» **WORK ITEM A**:
Answer these questions about the comments on church leadership:
(i) According to the first comment, how common would a church led by men be today?
(ii) What does JP Demsick say kept them from responding sooner?
(iii) Which Bible verse does JP Demsick cite about women's temptation to control?
» **WORK ITEM B**: Proceed with the comments on church leadership, picking up after their final sentence.

» **DOCUMENT SEGMENT**:
# # #
I agree with you that men can be fantastic leaders, when their hearts belong to Christ. A church led by men would be a dynamic place to be, but would be in the minority today. What are your thoughts?
JP Demsick says
Sorry for not responding sooner. I got caught up with family and wifely affairs (a wonderful date night being part of it!).
To respond to your previous question, it is men’s sin nature tendency to be tempted to give up leadership and passively step back, because God has called them to lead — the coward wants to do the reverse. Similarly, it is women’s temptation to control because God has called her to follow (see 1 Peter 3:6 – “don’t give way to fear”, which is grasping for control rather than trusting).
These designs were God-ordained in our natures, along with so many surpassing qualities that blow each other away, long before God called us to roles.
# # #
» **Stored items**:
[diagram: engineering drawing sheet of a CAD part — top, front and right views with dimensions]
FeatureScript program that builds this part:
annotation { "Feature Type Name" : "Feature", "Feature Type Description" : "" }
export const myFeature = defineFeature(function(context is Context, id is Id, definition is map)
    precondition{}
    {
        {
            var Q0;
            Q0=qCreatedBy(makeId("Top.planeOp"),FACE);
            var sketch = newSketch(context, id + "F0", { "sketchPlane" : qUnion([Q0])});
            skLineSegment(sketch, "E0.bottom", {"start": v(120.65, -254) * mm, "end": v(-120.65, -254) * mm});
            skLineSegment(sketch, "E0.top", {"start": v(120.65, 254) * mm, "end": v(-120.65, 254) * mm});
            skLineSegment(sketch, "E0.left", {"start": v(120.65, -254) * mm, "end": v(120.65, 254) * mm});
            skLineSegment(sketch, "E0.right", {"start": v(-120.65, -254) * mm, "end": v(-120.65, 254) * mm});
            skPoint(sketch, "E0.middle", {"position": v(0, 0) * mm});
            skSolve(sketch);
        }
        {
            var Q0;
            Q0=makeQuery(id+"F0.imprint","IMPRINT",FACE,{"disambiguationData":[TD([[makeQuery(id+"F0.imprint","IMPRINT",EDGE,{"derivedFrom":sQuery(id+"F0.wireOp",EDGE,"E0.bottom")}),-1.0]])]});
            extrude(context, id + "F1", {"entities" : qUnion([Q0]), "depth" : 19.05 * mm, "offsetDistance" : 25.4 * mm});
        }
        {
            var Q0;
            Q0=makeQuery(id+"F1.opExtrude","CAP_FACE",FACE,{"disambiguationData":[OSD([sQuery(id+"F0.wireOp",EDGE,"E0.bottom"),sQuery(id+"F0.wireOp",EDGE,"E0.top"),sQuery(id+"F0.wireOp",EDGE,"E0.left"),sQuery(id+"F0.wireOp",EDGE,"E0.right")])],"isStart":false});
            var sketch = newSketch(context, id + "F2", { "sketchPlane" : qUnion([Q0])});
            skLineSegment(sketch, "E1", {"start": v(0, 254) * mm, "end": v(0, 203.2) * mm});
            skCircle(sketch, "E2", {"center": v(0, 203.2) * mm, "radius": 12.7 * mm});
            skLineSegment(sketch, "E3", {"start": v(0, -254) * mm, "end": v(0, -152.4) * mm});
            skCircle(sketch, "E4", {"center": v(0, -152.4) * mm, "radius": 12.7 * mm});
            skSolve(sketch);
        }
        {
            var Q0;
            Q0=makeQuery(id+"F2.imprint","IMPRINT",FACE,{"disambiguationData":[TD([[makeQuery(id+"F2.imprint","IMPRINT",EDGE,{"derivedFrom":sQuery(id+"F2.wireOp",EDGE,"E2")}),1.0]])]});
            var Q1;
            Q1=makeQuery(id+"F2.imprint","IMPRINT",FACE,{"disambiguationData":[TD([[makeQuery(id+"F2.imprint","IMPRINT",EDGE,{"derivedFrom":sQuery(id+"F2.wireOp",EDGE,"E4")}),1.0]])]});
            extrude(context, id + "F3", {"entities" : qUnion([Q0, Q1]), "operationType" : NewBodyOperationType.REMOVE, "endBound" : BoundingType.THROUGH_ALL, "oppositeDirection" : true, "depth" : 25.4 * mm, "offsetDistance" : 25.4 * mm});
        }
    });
# # #
» **OUTPUT A**:
(i) It would be in the minority today.
(ii) Family and wifely affairs, including a wonderful date night.
(iii) 1 Peter 3:6.

» **OUTPUT B**:
So it’s really about Him. And then it becomes about how a church (in the organic Body of Christ) naturally and most effectively grows. We know that men rising up to lead courageously and take responsibility is an essential part of the church. Without it, though women can try to make up for it, they will never replace the part God has called men to play (just as men cannot replace women’s nurturing, awe-inspiring, and emotive life-giving nature). That is why in 1 Peter, Peter talks about winning men over without words by women’s behavior and respect. Because in many ways, though he is talking about negligent husbands who aren’t Christians in the verse, this is how to get a man to step up, not by taking his place, but by respecting him into it. And if he is lost or his place is taken by another, his part in God’s grand design really is irreplaceable. I have seen this happen time and again in church. But even look at so many cultures with absent fathers. It doesn’t matter how many women step up, the loss is felt and it is real and in many ways irreversible (until another male figure takes the absent one’s place). We should be presumptuous if we think it is different in the church. We feel a real loss if we mix the designs and if men and women aren’t willing to take their parts in the drama, but also to let the other take theirs.
You are right, and it’s poignant, when you speak about the 1950s. Because this is a battle the church lost a long time ago. We lost it to the secular culture and to Christians who didn’t know the importance of the difference. And it’s what Elisabeth Elliot fought with most of her ministry to bring back.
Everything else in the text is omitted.